Diagram showing a point on a 2D plane with Cartesian coordinates x and y and polar coordinates r and theta
A point P located by its Cartesian (x, y) and polar (r, θ) coordinates.

Worked example

For \(x = 3\), \(y = 4\): $$r = \sqrt{9 + 16} = \sqrt{25} = 5$$ The angle is \(\operatorname{atan2}(4, 3) = 0.927295\) rad, which is 53.130102 degrees. So (3, 4) becomes (r = 5, theta = 53.130102 degrees).

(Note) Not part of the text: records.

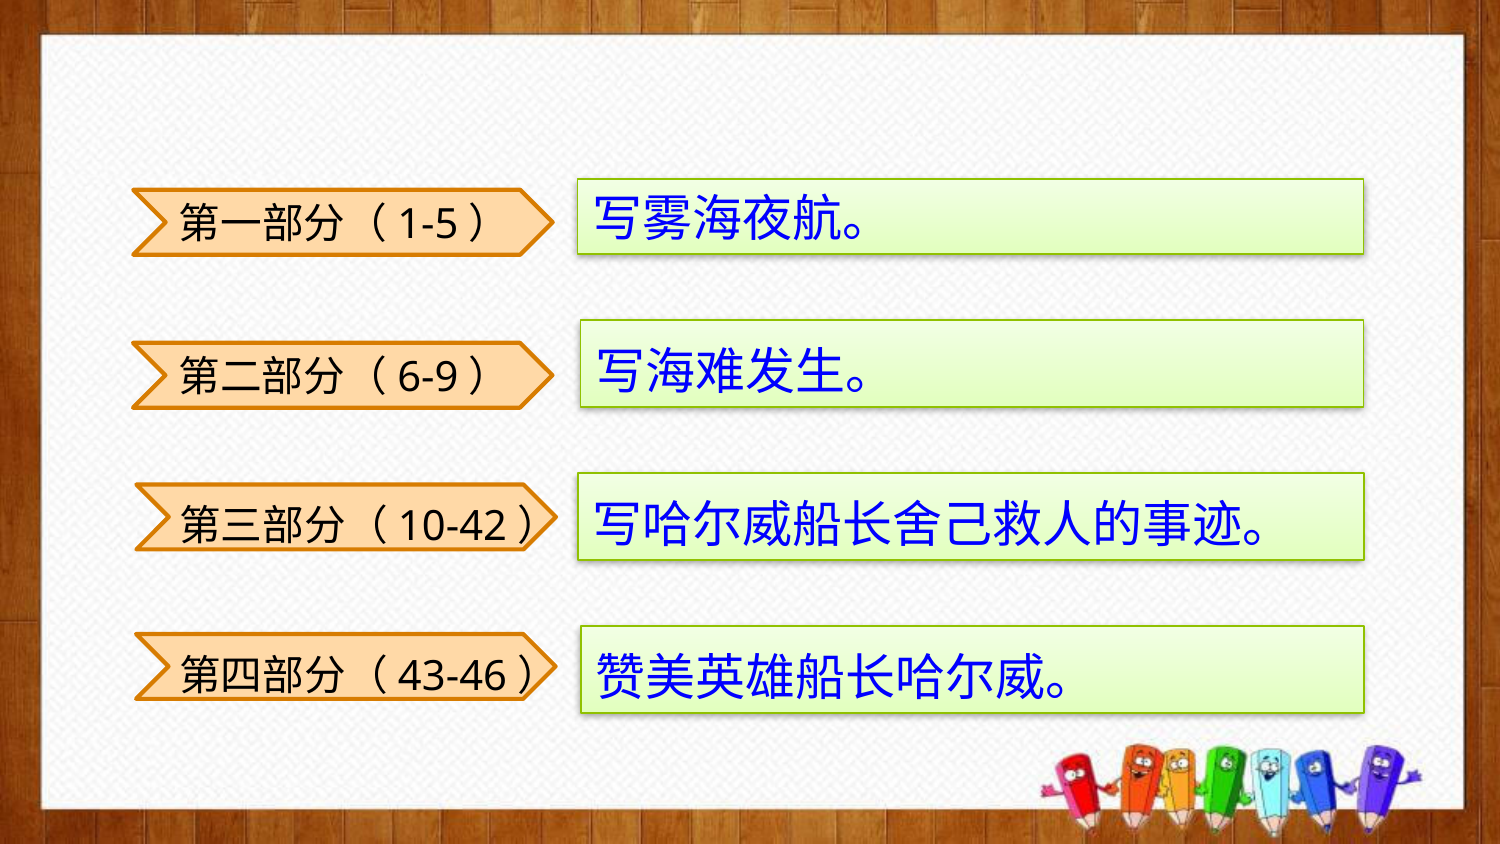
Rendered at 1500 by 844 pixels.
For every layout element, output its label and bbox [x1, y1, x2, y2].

text_box [135, 625, 1365, 714]
text_box [132, 173, 1364, 255]
picture [0, 0, 1500, 844]
text_box [132, 319, 1364, 408]
text_box [136, 472, 1365, 561]
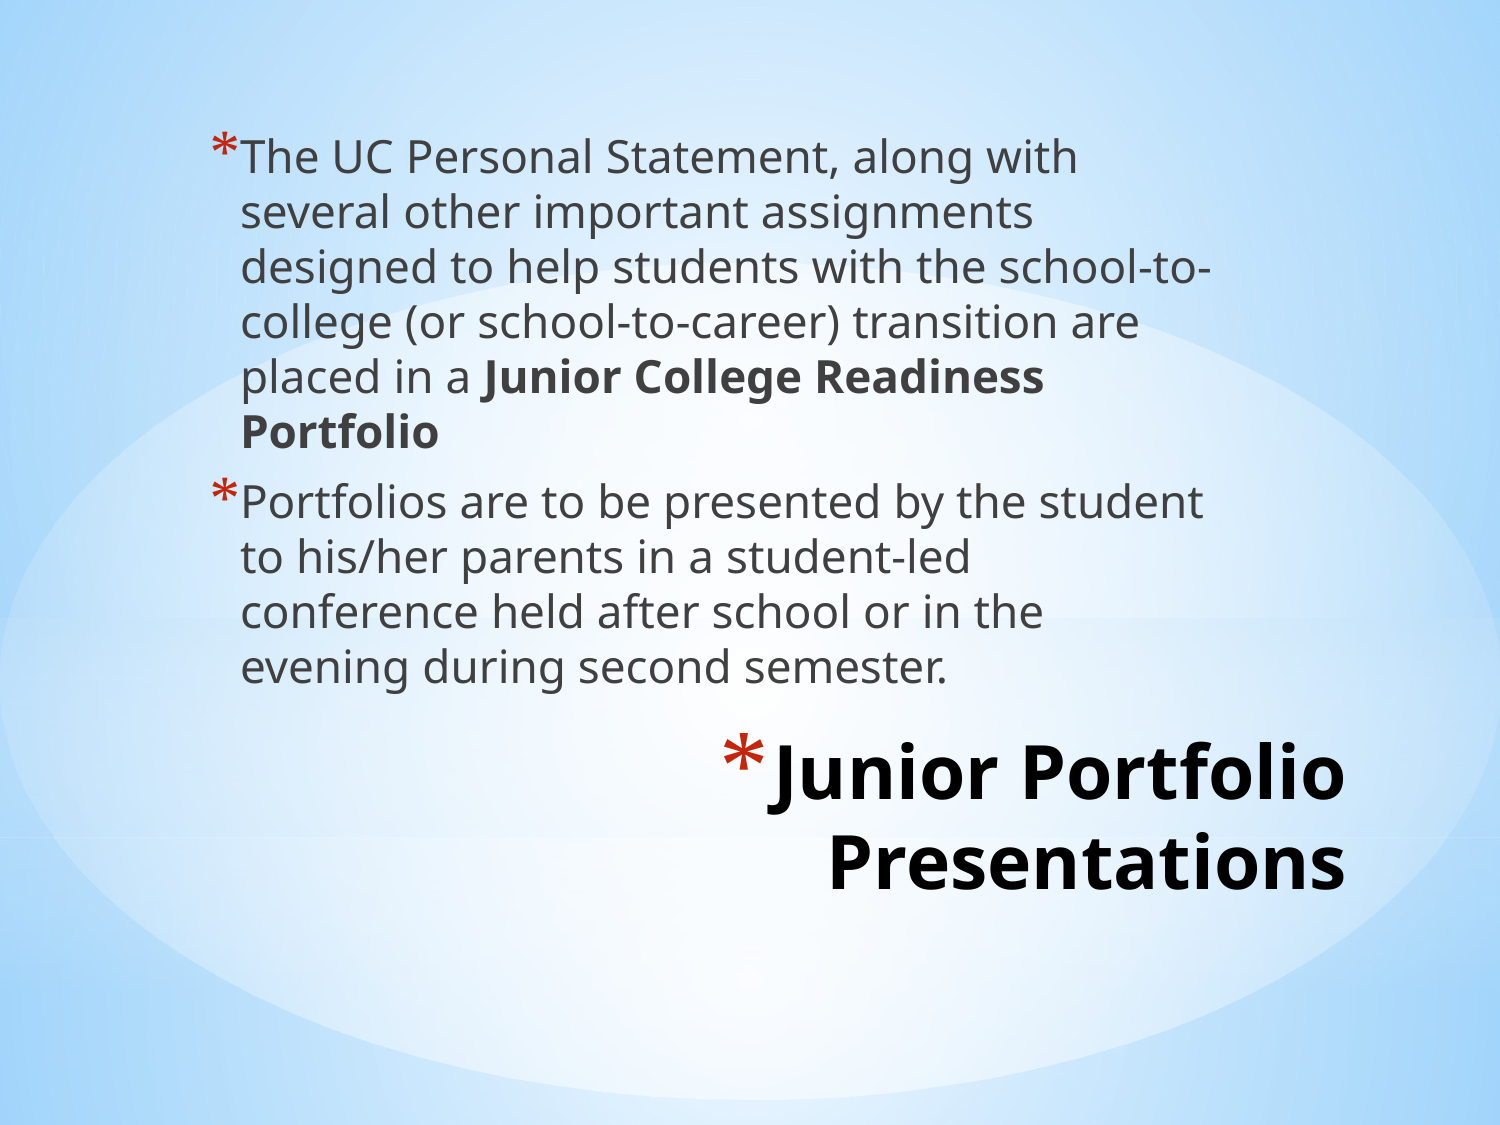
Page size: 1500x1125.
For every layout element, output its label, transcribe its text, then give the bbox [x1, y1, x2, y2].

list The UC Personal Statement, along with several other important assignments designed to help students with the school-to-college (or school-to-career) transition are placed in a Junior College Readiness Portfolio Portfolios are to be presented by the student to his/her parents in a student-led conference held after school or in the evening during second semester. [187, 120, 1238, 690]
title Junior Portfolio Presentations [294, 717, 1363, 905]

For \(x = -1\), \(y = 1\) (second quadrant): \(r = \sqrt{2} = 1.414214\), and \(\operatorname{atan2}(1, -1) = 135\) degrees. Naive \(\arctan(1 / -1)\) would wrongly give -45 degrees, showing why atan2 is essential.

FAQ

What angle range does it use? This tool follows the atan2 convention, giving theta in (-180, 180] degrees or \((-\pi, \pi]\) radians. If you prefer a 0 to 360 range, add 360 degrees (or \(2\pi\)) to any negative result.

What happens at the origin? If \(x = 0\) and \(y = 0\), then \(r = 0\) and the angle is mathematically undefined; by convention \(\operatorname{atan2}(0, 0)\) returns 0, so theta is reported as 0.

Why is the angle not arctan(y/x)? Plain arctan loses quadrant information and divides by zero when \(x = 0\). Using atan2 handles every quadrant and the vertical axis correctly.